Thursday. We have a lot of work ahead of us. Vijay has arrived overnight from Nagpur. Confident and capable he juggles two patients, a revision parotidectomy under a general anaesthetic and a post-burn contracture under local anaesthetic and sedation. I had forgotten how much of the work is post-burn contractures. How often they require skin grafting. How menial I find the task. How my skill sets are woefully inadequate for this camp. How frustrating the language barrier can be when you have a job to do. How I hate disorganisation. How much I like things my way. How I am not, by nature, a team player.  Before midday the anaesthetic team from Akola arrives: Nitin and Sharayu.
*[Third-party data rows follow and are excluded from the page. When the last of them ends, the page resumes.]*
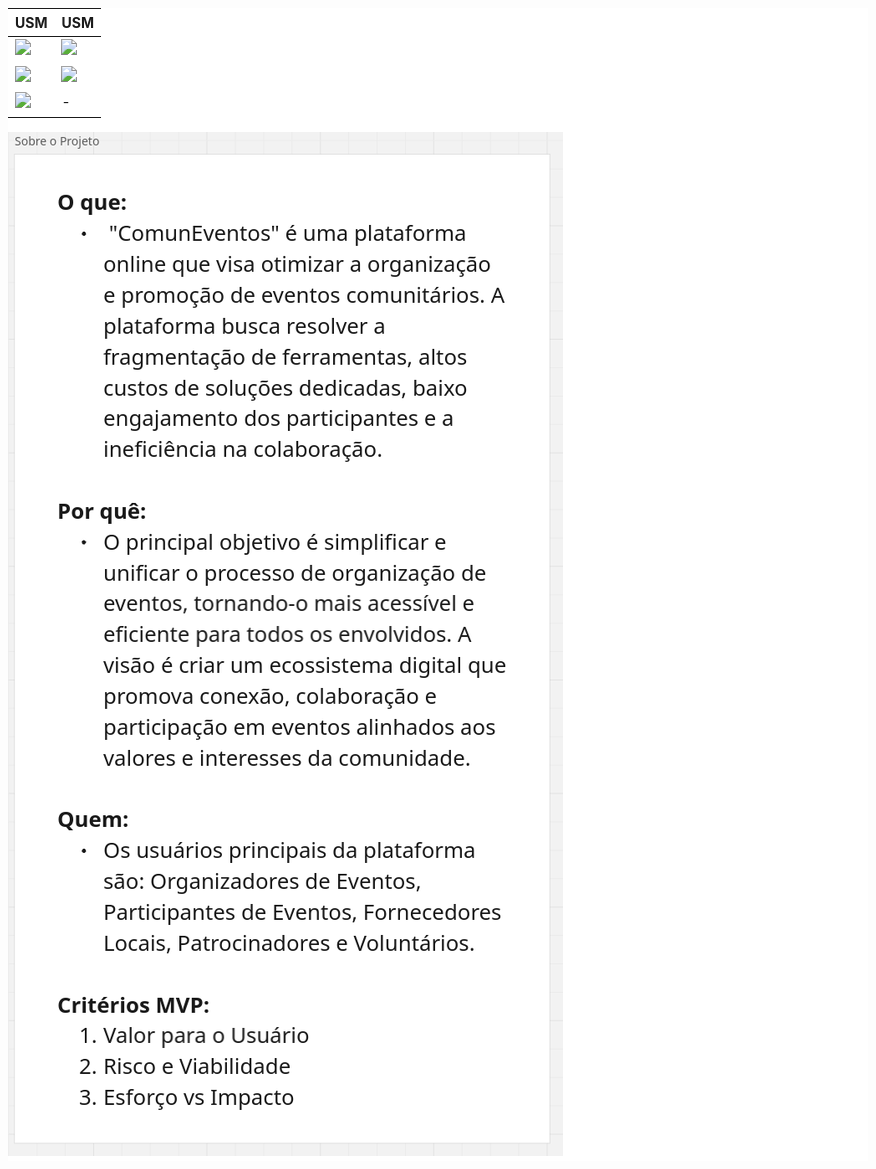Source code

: | USM | USM |
|-----|-----|
| ![](usm4.png) | ![](usm7.png) | 
| ![](usm5.png) | ![](usm8.png) | 
| ![](usm6.png) | - |

![Sobre o projeto](images/usm9.png)
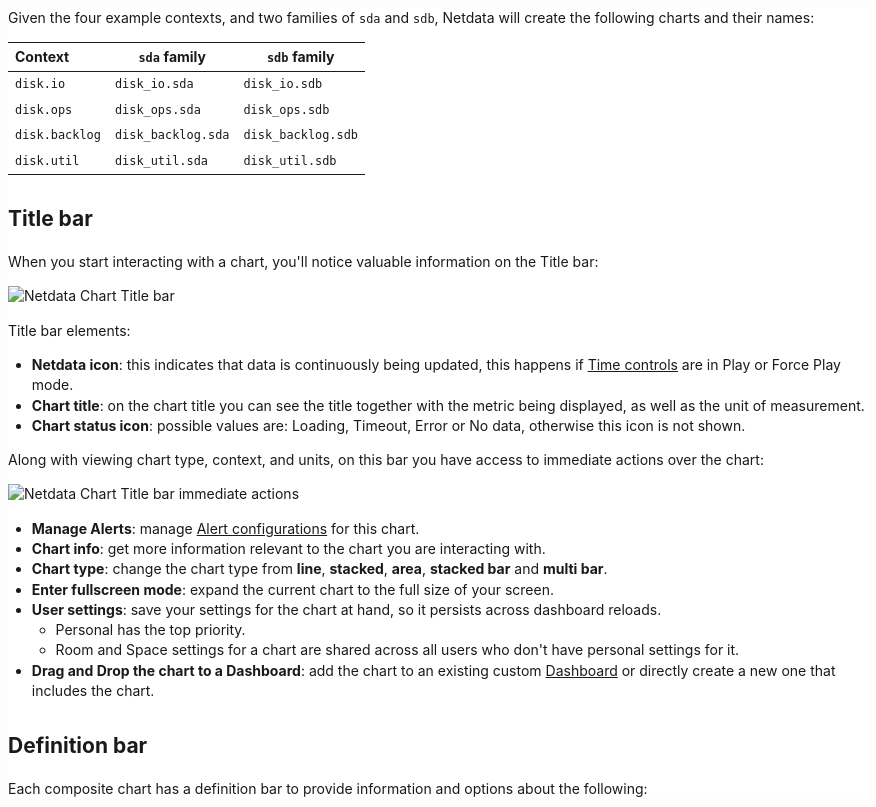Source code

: Given the four example contexts, and two families of `sda` and `sdb`, Netdata will create the following charts and their
names:

| Context        | `sda` family       | `sdb` family       |
|:---------------|--------------------|--------------------|
| `disk.io`      | `disk_io.sda`      | `disk_io.sdb`      |
| `disk.ops`     | `disk_ops.sda`     | `disk_ops.sdb`     |
| `disk.backlog` | `disk_backlog.sda` | `disk_backlog.sdb` |
| `disk.util`    | `disk_util.sda`    | `disk_util.sdb`    |

## Title bar

When you start interacting with a chart, you'll notice valuable information on the Title bar:

<img src="https://github.com/netdata/netdata/assets/70198089/75d700de-bc7d-4b96-b73d-7b248b83afea" width="900" alt="Netdata Chart Title bar"/>

Title bar elements:

- **Netdata icon**: this indicates that data is continuously being updated, this happens if [Time controls](/docs/dashboards-and-charts/visualization-date-and-time-controls.md#time-controls) are in Play or Force Play mode.
- **Chart title**: on the chart title you can see the title together with the metric being displayed, as well as the unit of measurement.
- **Chart status icon**: possible values are: Loading, Timeout, Error or No data, otherwise this icon is not shown.

Along with viewing chart type, context, and units, on this bar you have access to immediate actions over the chart:

<img src="https://github.com/netdata/netdata/assets/70198089/d21f326e-065c-4a08-bee9-69ad23736e38" width="200" alt="Netdata Chart Title bar immediate actions"/>

- **Manage Alerts**: manage [Alert configurations](/docs/dashboards-and-charts/alerts-tab.md#alert-configurations-tab) for this chart.
- **Chart info**: get more information relevant to the chart you are interacting with.
- **Chart type**: change the chart type from **line**, **stacked**, **area**, **stacked bar** and **multi bar**.
- **Enter fullscreen mode**: expand the current chart to the full size of your screen.
- **User settings**: save your settings for the chart at hand, so it persists across dashboard reloads.
  - Personal has the top priority.
  - Room and Space settings for a chart are shared across all users who don't have personal settings for it.
- **Drag and Drop the chart to a Dashboard**: add the chart to an existing custom [Dashboard](/docs/dashboards-and-charts/dashboards-tab.md) or directly create a new one that includes the chart.

## Definition bar

Each composite chart has a definition bar to provide information and options about the following:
Vijay has played his part in keeping the theatres running. He returns to Nagpur. His father is unwell. Parikshit arrives as Vijay leaves. Like a younger Shailesh, he too is plastic surgeon hailing from Nagpur. He brings with him his reliable electrocautery machine and his assistant, Digambar. Unqualified but young, skilled and efficient like the pretty nurse assistant that had earlier arrived with Bapar. They are effective. The theatres hum with activity. And good work gets done. We finish late.
Friday. Our efforts for this year are at an end. Ashish tells me we have done 54 surgical cases. We did 56 last year. But the cases were bigger this year and Dilip is satisfied. For some people we have made a difference.